Di colui il quale, senza, a quanto consta, aver ricevuto alcuna specifica delega in tal senso, con decisione del Consiglio federale, pubblicata mediante Comunicato ufficiale, firmato dal Presidente e dal Segretario della FIGC (art. 27, comma 5, dello Statuto e art. 13, comma 1, delle NOIF), si è autoattribuito anche l’incarico di seguire, quale Consigliere federale, l’attività e le prestazioni della suddetta Nazionale.

Di colui il quale, altresì, anche in questa occasione, non ha fatto mancare il suo commento, replicando a chi, giustamente, ha azzardato l’ipotesi di un “passo indietro”, sebbene tardivo, del Rag. Tavecchio, “Non c’è alcun vulnus per il calcio italiano, e le mistificazioni e strumentalizzazioni non sortiranno effetto”.

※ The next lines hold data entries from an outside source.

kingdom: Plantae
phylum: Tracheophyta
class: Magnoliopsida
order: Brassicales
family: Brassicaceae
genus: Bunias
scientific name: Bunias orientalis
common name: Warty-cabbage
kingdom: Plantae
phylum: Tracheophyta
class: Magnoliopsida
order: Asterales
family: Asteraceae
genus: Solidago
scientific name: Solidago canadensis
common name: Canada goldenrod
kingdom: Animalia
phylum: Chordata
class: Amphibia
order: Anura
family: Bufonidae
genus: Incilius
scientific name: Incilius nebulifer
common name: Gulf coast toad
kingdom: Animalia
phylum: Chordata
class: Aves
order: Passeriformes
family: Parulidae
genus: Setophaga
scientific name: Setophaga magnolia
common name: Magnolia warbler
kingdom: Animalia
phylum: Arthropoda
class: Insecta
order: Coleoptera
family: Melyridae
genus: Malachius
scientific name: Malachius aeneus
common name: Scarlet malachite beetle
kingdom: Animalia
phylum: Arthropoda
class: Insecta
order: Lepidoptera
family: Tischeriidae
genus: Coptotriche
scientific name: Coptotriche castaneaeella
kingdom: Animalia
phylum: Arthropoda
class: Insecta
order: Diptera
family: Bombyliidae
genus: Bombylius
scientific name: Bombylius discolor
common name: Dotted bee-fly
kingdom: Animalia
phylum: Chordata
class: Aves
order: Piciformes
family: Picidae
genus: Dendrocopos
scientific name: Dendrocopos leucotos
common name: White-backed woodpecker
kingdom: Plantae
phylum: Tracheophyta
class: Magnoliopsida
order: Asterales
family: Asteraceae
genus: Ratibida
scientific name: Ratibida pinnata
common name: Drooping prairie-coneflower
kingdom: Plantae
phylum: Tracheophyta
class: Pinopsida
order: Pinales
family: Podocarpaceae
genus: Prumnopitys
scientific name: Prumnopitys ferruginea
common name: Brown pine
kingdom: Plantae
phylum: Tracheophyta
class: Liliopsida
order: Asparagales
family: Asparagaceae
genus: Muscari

Si capisce, che “vulnus” volete che sia che il massimo esponente del calcio italiano rimanga estromesso per sei mesi dai massimi consessi del calcio europeo ? Ma chi se ne frega ! E’, poi, le “mistificazioni e le strumentalizzazioni” (quali ? Da parte di chi ? Forse del solito complotto “demo – pluto – massonico – giudaico internazionale ? Della “Spectre” ? Dell’Isis ? ndr) non avranno effetto”.

Che non “avranno effetto” non è da dubitare, considerato che il nostro calcio, ormai da tempo, ci ha abituato a mostrarsi del tutto tetragono al rispetto di ogni regola, in specie di quella che imporrebbe ai propri consociati l’osservanza dei doveri, prima etico – morali che giuridici, di correttezza, lealtà e probità.

Per concludere, a me tutta questa – triste – vicenda fa tornare alla memoria quella battuta del grande Alberto Sordi nel film del 1966 “Fumo di Londra” , il quale, a nostri connazionali maleducati in visita nella Capitale britannica, diceva “Non facciamoci riconoscere”.

 

Ecco, anche questa volta, viceversa, “Ci siamo fatti riconoscere”.